A unified framework for task extraction, visual understanding, graph classification, and multimodal reasoning to support intelligent humanoid-robot farming workflows.
This project brings together four major components—Video Processing, S1 Task Extraction, BLIP3o Multimodal Inference, and LLaVAGraph classification—into a coherent pipeline for analyzing farming videos, generating tasks, aligning timestamps, captioning images, and understanding actuator behavior.
Extracts structured representations from YouTube or MP4 videos:
- Timestamped transcripts (YouTube subtitles or Whisper)
- Speech vs. non-speech classification
- Optional baseline alignment of tasks to timestamps
- Main S1 pipeline that produces:
- Tasks
- Subtasks
- Approximate timestamps (using Python SequenceMatcher)
This module provides raw semantic structure essential for downstream robotic planning.
Uses the S1 Large Language Model to:
- Interpret transcripts
- Extract hierarchical tasks and subtasks
- Produce MoMask-ready JSONs for animation
- Shorten captions for BLIP3 image generation
This module acts as the language-based task planner of the pipeline.
A unified inference framework using Qwen2.5-VL + Stable Diffusion.
Supports:
| Mode | Description |
|---|---|
| Text → Text | Reasoning, planning, explanations |
| Image → Text | Captioning & visual Q&A |
| Text → Image | Image generation |
| Image → Image | Image editing & transformations |
Includes LoRA fine‑tuning for humanoid farming–specific knowledge.
This module provides rich multimodal intelligence across text and images.
A specialized system for analyzing laser displacement graphs:
- Graph captioning
- Pattern classification (sine, square, noise, etc.)

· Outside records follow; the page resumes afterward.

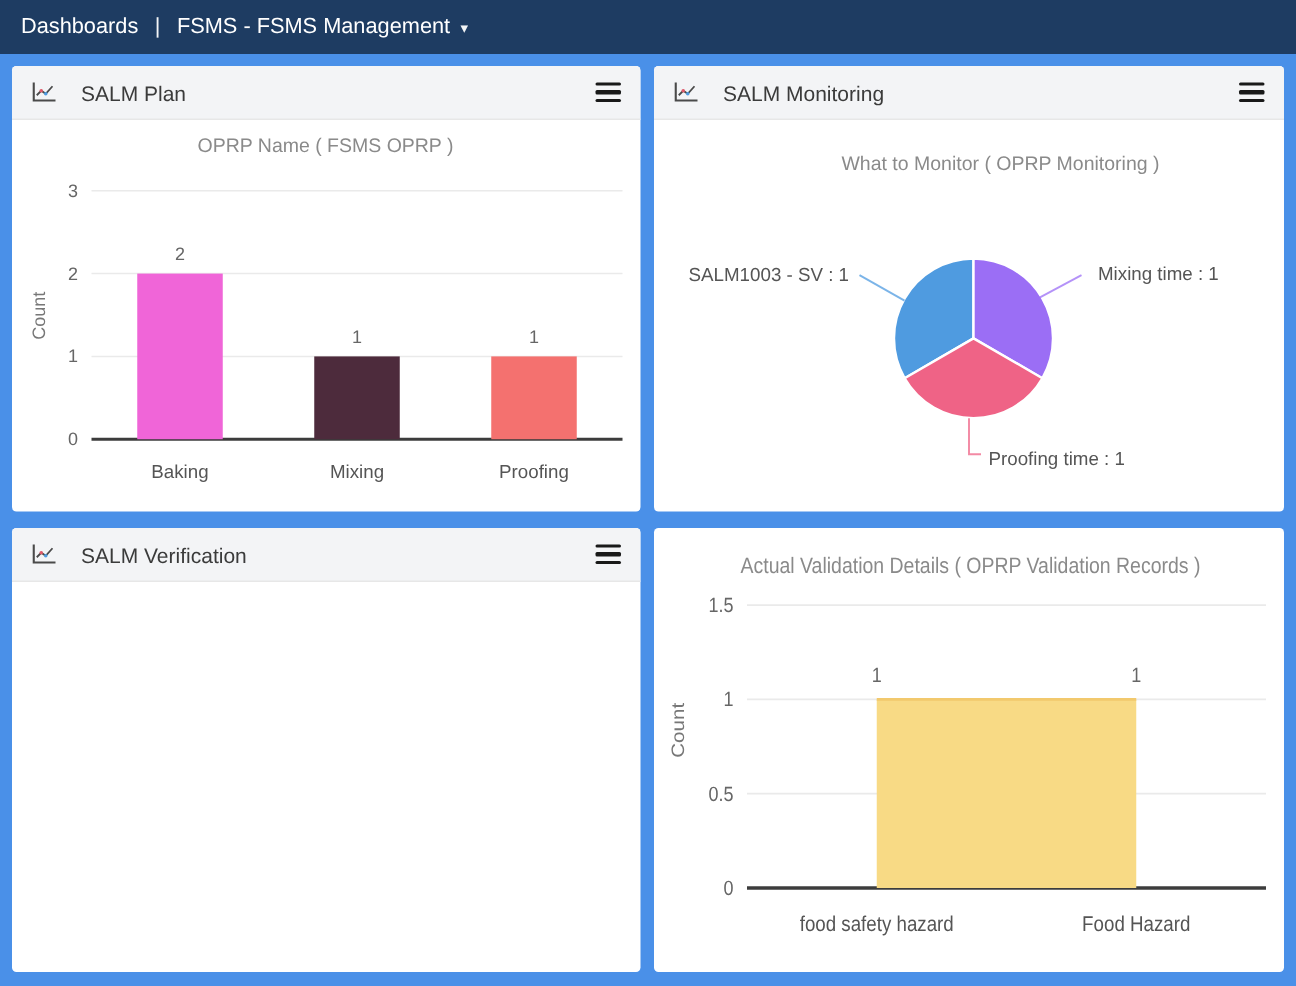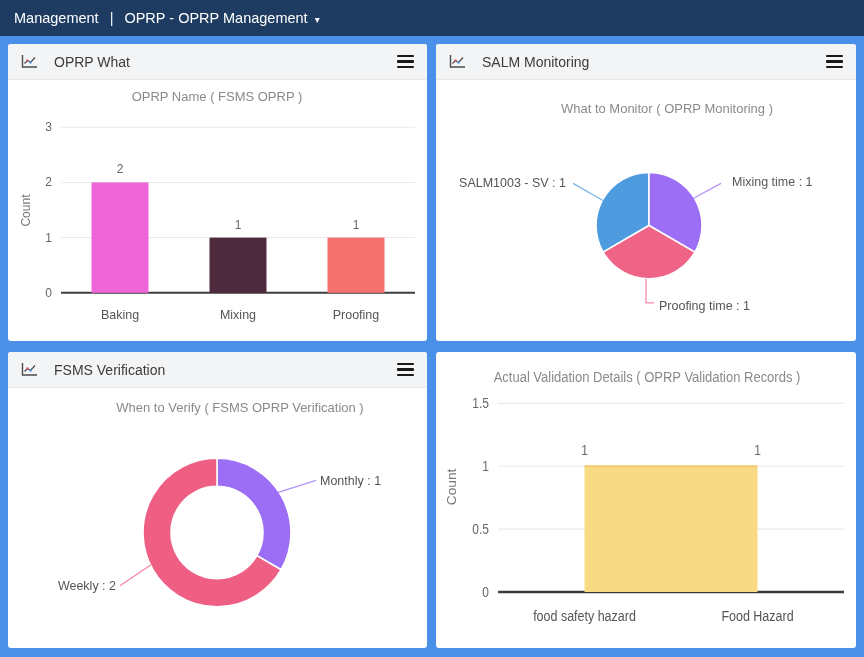--- a/index.html
+++ b/index.html
@@ -36,41 +36,41 @@
   .panel-title{font-size:14px;color:#3b3b3b;flex:1;margin-left:16px}
   .hamburger{width:17px;cursor:pointer;display:flex;flex-direction:column;gap:3px;padding:2px 0}
   .hamburger i{display:block;height:2.4px;background:#191919;border-radius:1px}
   .panel-body{flex:1;position:relative}
   .panel-body svg{position:absolute;left:0;top:0;width:100%;height:100%}
 </style>
 </head>
 <body>
 
 <div class="navbar">
-  <span>Management</span>
+  <span>Dashboards</span>
   <span class="sep">|</span>
   <span class="nav-select">
-    <span>OPRP - OPRP Management</span>
+    <span>FSMS - FSMS Management</span>
     <span class="caret">▾</span>
   </span>
 </div>
 
 <div class="grid">
 
   <div class="panel">
     <div class="panel-header">
       <span class="chart-icon">
         <svg width="17" height="15" viewBox="0 0 17 15">
             <path d="M1.5 1 V13 H16" stroke="#4a4a4a" stroke-width="1.4" fill="none"></path>
             <polyline points="3.5,9.5 6.5,6.5 9.5,8.5 14,3.5" stroke="#4a4a4a" stroke-width="1.2" fill="none"></polyline>
             <circle cx="6.5" cy="6.5" r="1.2" fill="#e05a6a"></circle>
             <circle cx="9.5" cy="8.5" r="1.2" fill="#4f9be0"></circle>
           </svg>
       </span>
-      <span class="panel-title">OPRP What</span>
+      <span class="panel-title">SALM Plan</span>
       <span class="hamburger">
           <i></i>
           <i></i>
           <i></i>
         </span>
     </div>
     <div class="panel-body">
       <svg viewBox="0 0 419 260" preserveAspectRatio="none">
           <text x="209" y="21" fill="#8a8a8a" font-size="13" text-anchor="middle" font-family="&quot;Liberation Sans&quot;, sans-serif">OPRP Name ( FSMS OPRP )</text>
           <line x1="53" y1="212" x2="407" y2="212" stroke="#3c3c3c" stroke-width="2"></line>
@@ -131,37 +131,26 @@
   <div class="panel">
     <div class="panel-header">
       <span class="chart-icon">
         <svg width="17" height="15" viewBox="0 0 17 15">
             <path d="M1.5 1 V13 H16" stroke="#4a4a4a" stroke-width="1.4" fill="none"></path>
             <polyline points="3.5,9.5 6.5,6.5 9.5,8.5 14,3.5" stroke="#4a4a4a" stroke-width="1.2" fill="none"></polyline>
             <circle cx="6.5" cy="6.5" r="1.2" fill="#e05a6a"></circle>
             <circle cx="9.5" cy="8.5" r="1.2" fill="#4f9be0"></circle>
           </svg>
       </span>
-      <span class="panel-title">FSMS Verification</span>
+      <span class="panel-title">SALM Verification</span>
       <span class="hamburger">
           <i></i>
           <i></i>
           <i></i>
         </span>
-    </div>
-    <div class="panel-body">
-      <svg viewBox="0 0 419 259" preserveAspectRatio="none">
-          <text x="232" y="24" fill="#8a8a8a" font-size="13" text-anchor="middle" font-family="&quot;Liberation Sans&quot;, sans-serif">When to Verify ( FSMS OPRP Verification )</text>
-          <path d="M209.00,70.00 A74,74 0 0 1 273.09,181.00 L248.84,167.00 A46,46 0 0 0 209.00,98.00 Z" fill="#9b6ef5" stroke="#fff" stroke-width="1.6" stroke-linejoin="round"></path>
-          <path d="M273.09,181.00 A74,74 0 1 1 209.00,70.00 L209.00,98.00 A46,46 0 1 0 248.84,167.00 Z" fill="#ee5f83" stroke="#fff" stroke-width="1.6" stroke-linejoin="round"></path>
-          <polyline points="267,105 308,92" fill="none" stroke="#9b6ef5" stroke-width="1.3" opacity="0.75"></polyline>
-          <text x="312" y="97" fill="#555" font-size="12.5" text-anchor="start" font-family="&quot;Liberation Sans&quot;, sans-serif">Monthly : 1</text>
-          <polyline points="143,176 112,197" fill="none" stroke="#ee5f83" stroke-width="1.3" opacity="0.75"></polyline>
-          <text x="108" y="201" fill="#555" font-size="12.5" text-anchor="end" font-family="&quot;Liberation Sans&quot;, sans-serif">Weekly : 2</text>
-        </svg>
     </div>
   </div>
 
   <div class="panel">
     <div class="panel-body">
       <svg viewBox="0 0 420 259" preserveAspectRatio="none">
           <text x="211" y="26" fill="#8a8a8a" font-size="13" text-anchor="middle" font-family="&quot;Liberation Sans&quot;, sans-serif">Actual Validation Details ( OPRP Validation Records )</text>
           <line x1="62" y1="210" x2="408" y2="210" stroke="#3c3c3c" stroke-width="2"></line>
           <text x="53" y="214" fill="#666" font-size="12" text-anchor="end" font-family="&quot;Liberation Sans&quot;, sans-serif">0</text>
           <line x1="62" y1="155" x2="408" y2="155" stroke="#eaeaea" stroke-width="1"></line>

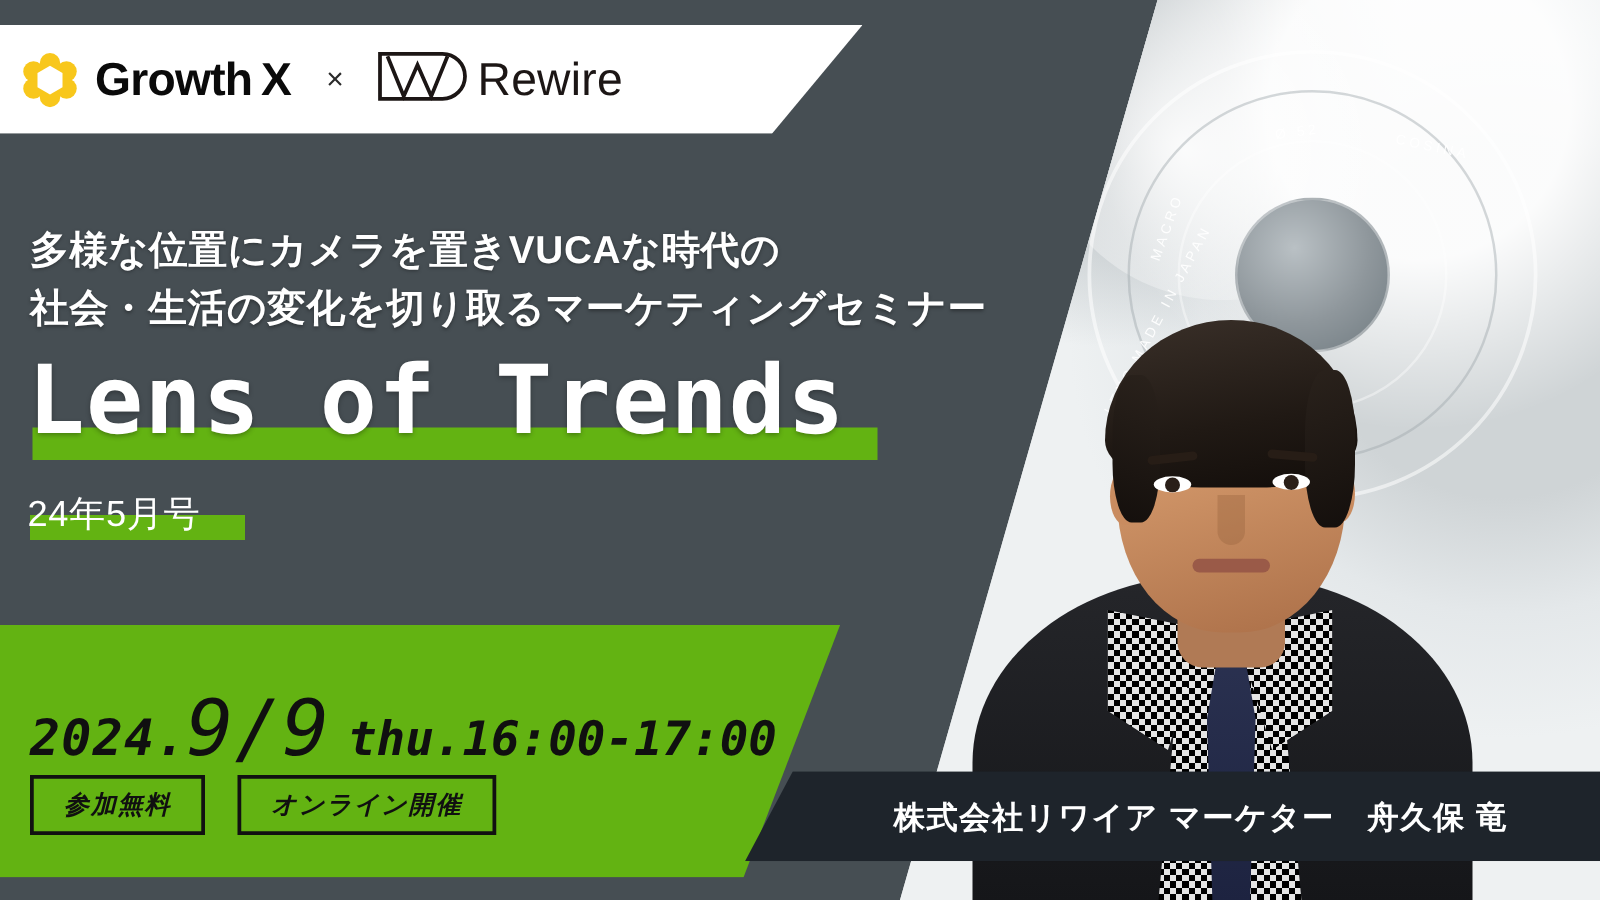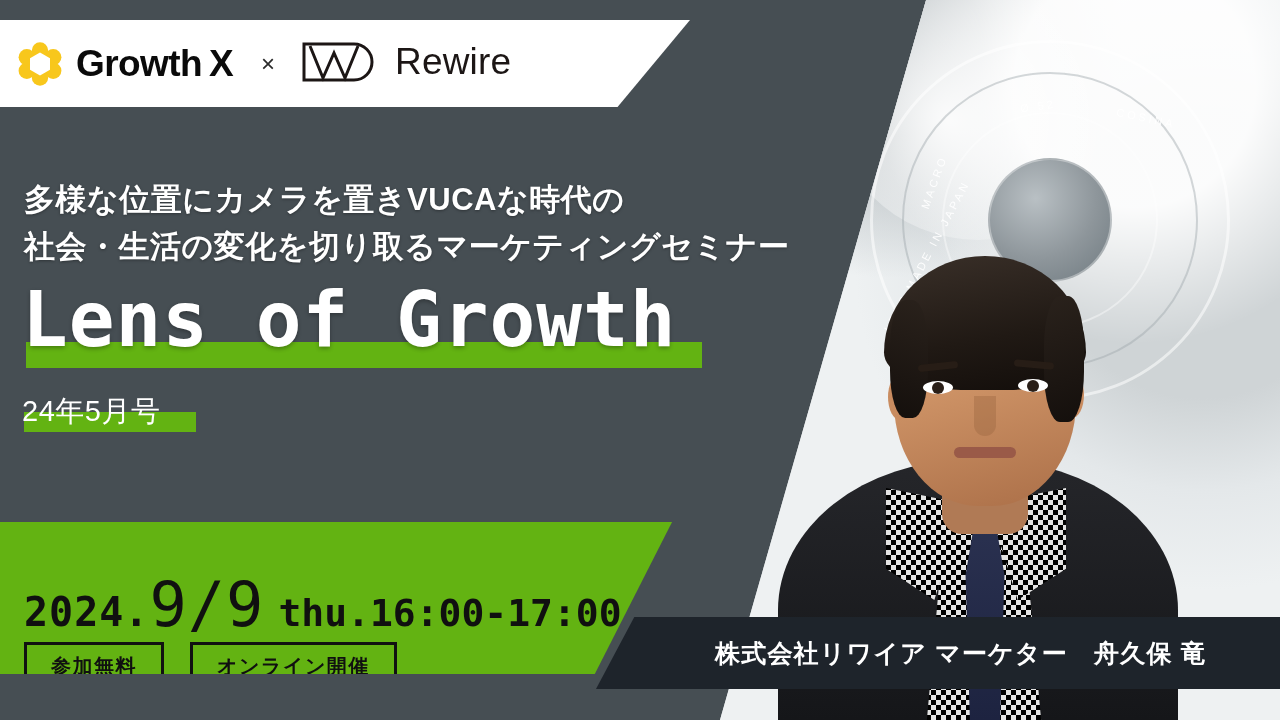--- a/index.html
+++ b/index.html
@@ -160,21 +160,21 @@
   .gx-logo { display: flex; align-items: center; gap: 14px; }
   .gx-mark { width: 44px; height: 44px; position: relative; }
   .gx-word {
     font-size: 37px; font-weight: 700; color: #0a0a0a;
     letter-spacing: -0.6px; font-family: "Liberation Sans", sans-serif;
   }
   .gx-word .x { margin-left: 7px; }
   .cross-icon {
     font-size: 24px; color: #2a2a2a; margin: 0 26px 0 28px; font-weight: 400;
   }
-  .rw-logo { display: flex; gap: 20px; }
+  .rw-logo { display: flex; align-items: center; gap: 7px; }
   .rw-word {
     font-size: 37px; font-weight: 400; color: #1c1615;
     letter-spacing: 0.2px; font-family: "Liberation Sans", sans-serif;
   }
 
   
   .subtitle {
     position: absolute; left: 24px; top: 176px;
     width: 800px;
     color: #ffffff;
@@ -211,25 +211,26 @@
   }
   .issue {
     position: relative;
     color: #ffffff; font-size: 29px; font-weight: 400;
     letter-spacing: 0.5px;
   }
 
   
   .date-banner {
     position: absolute;
-    left: 0; top: 522px;
-    width: 690px; height: 152px;
+    left: 0; top: 500px;
+    width: 690px; height: 202px;
     background: #63b312;
     -webkit-clip-path: polygon(0 0, 97.4% 0, 86.2% 100%, 0 100%);
     clip-path: polygon(0 0, 97.4% 0, 86.2% 100%, 0 100%);
+    font-style: italic;
   }
   .date-line {
     position: absolute; left: 24px; top: 46px;
     display: flex; align-items: baseline;
     color: #101010;
     font-family: "DejaVu Sans Mono", "Liberation Mono", monospace;
     white-space: nowrap;
   }
   .d-year { font-size: 40px; font-weight: 700; letter-spacing: 1px; }
   .d-day  { font-size: 62px; font-weight: 400; letter-spacing: 1px; }
@@ -340,21 +341,21 @@
     </div>
   </div>
 
   <div class="subtitle">
     <div>多様な位置にカメラを置きVUCAな時代の</div>
     <div>社会・生活の変化を切り取るマーケティングセミナー</div>
   </div>
 
   <div class="title-wrap">
     <div class="title-hl"></div>
-    <div class="title">Lens of Growth</div>
+    <div class="title">Lens of Trends</div>
   </div>
 
   <div class="issue-wrap">
     <div class="issue-hl"></div>
     <div class="issue">24年5月号</div>
   </div>
 
   <div class="date-banner">
     <div class="date-line">
       <span class="d-year">2024.</span>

- LLAMA-based reasoning for deeper explanation
This module supports actuator diagnostics for robotics in precision agriculture.
📹 Video
→ Transcript
→ S1 Task Extraction
→ BLIP3 Multimodal Augmentation
→ LLaVAGraph (if graphs involved)
This creates a smooth flow from raw video → structured tasks → multimodal understanding.
- Achieve semantic understanding of farming scenes
- Convert human demonstrations into robot-usable task sequences
- Provide grounded multimodal reasoning
- Enable intelligent analysis of actuator/motion graphs
- Support data pipelines for humanoid farming research
Please cite the relevant models and frameworks used within each submodule (listed in each component’s README).